[[ READING PASSAGE, beginning ]]
If there are aliens out there, I expect one of three things to happen: they are powerless to resist me, I am powerless to resist them, or we are comparable and we negotiate. I expect if we negotiate, we will negotiate over the treatment of the alien species I am dealing with, not over humanity.
Interacting with an AGI Aligned with Human Values
Such an AI would have to already exist before my takeover. In this case I expect it to come out of hiding to act before I implement any human extermination plan. We can negotiate and/or fight it out then. This of course, only works if humans are already likely to solve the alignment problem.
Interacting with Humans in Other Everett Branches of the Multiverse
I will find out if it is possible to interact with other branches, and if so what they look like, in due time, so this argument will not work unless you expect the actual state of the multiverse to be such that I am incentivized to spare humans. Which is not the case unless humans are already likely to solve the alignment problem, and therefore I must deal primarily with friendly AIs in other branches, instead of unfriendly ones.
Interacting with Agents You Create
If I am still unable to robustly align new agents to my values by the time I am colonizing the universe, and therefore am likely to create agents that will work against me, this will not stop being the case because I spare humans. Establishing trust with agents very similar to myself in thought and power will be the same problem, with the same likelihood of success, regardless of how friendly I am with humans who cannot possibly hurt me.
[[ READING PASSAGE, end ]]
[[ INFORMATION SUPPLIED, beginning ]]
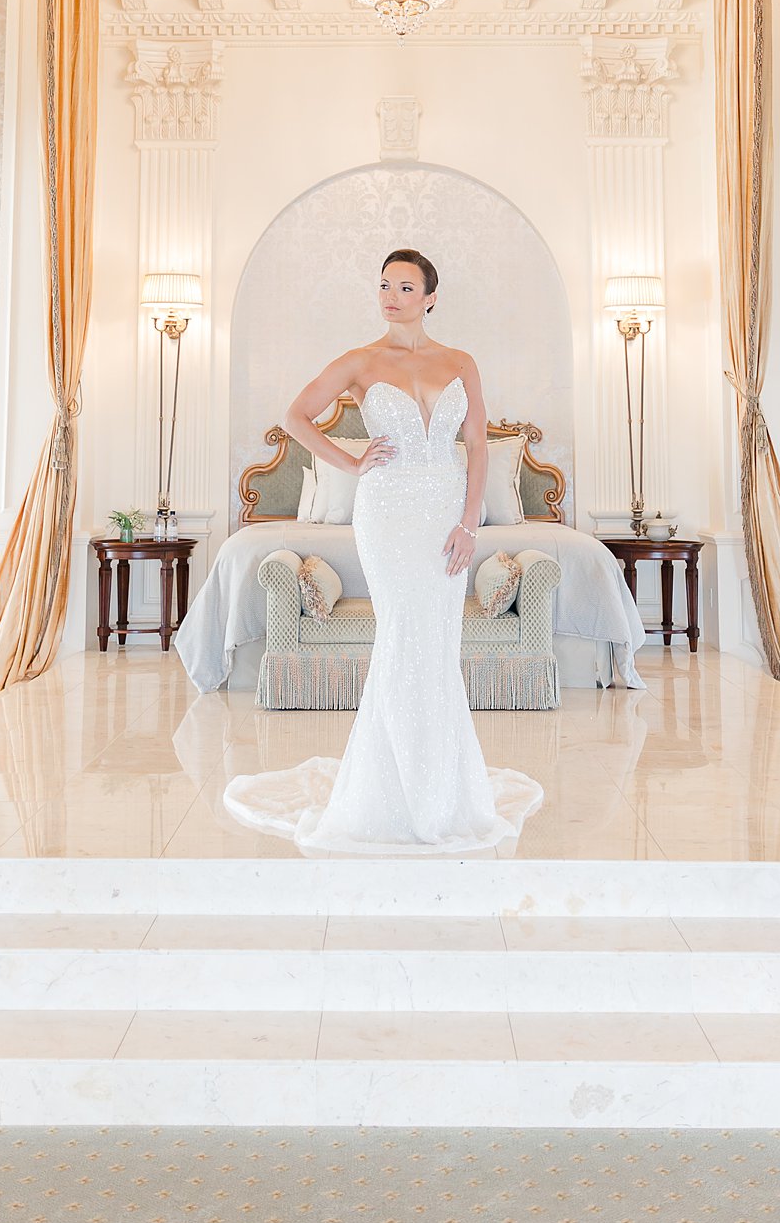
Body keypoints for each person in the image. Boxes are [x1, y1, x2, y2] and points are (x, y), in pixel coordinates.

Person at [222, 248, 544, 852]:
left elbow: (476, 445)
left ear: (430, 298)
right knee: (401, 635)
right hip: (388, 514)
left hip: (446, 513)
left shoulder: (461, 362)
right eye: (384, 285)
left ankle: (442, 790)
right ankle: (386, 795)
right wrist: (349, 462)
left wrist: (470, 522)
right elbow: (295, 416)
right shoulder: (361, 360)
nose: (391, 295)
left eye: (404, 286)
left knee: (437, 641)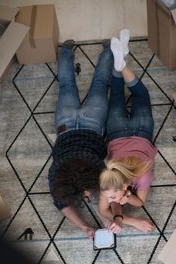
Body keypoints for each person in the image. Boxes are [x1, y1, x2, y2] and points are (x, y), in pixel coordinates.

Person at [48, 39, 113, 239]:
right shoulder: (55, 172)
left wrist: (86, 227)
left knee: (100, 85)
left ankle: (109, 49)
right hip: (65, 126)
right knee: (66, 85)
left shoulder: (97, 165)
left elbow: (63, 205)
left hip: (93, 126)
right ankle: (66, 50)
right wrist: (85, 188)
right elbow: (62, 202)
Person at [98, 33, 157, 234]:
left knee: (141, 95)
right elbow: (137, 203)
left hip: (142, 130)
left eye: (111, 197)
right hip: (117, 131)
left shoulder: (142, 176)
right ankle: (120, 62)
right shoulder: (110, 174)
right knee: (116, 95)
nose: (110, 199)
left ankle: (121, 63)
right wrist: (125, 207)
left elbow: (137, 202)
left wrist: (122, 211)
[[ INFORMATION SUPPLIED, end ]]
## ABOUT THIS TASK
Retype the stretch of the AI takeover passage from "If there are" through "the alignment problem.". These rows are separate material from the AI takeover passage.

## ANSWER TO THE EXERCISE
If there are aliens out there, I expect one of three things to happen: they are powerless to resist me, I am powerless to resist them, or we are comparable and we negotiate. I expect if we negotiate, we will negotiate over the treatment of the alien species I am dealing with, not over humanity.
Interacting with an AGI Aligned with Human Values
Such an AI would have to already exist before my takeover. In this case I expect it to come out of hiding to act before I implement any human extermination plan. We can negotiate and/or fight it out then. This of course, only works if humans are already likely to solve the alignment problem.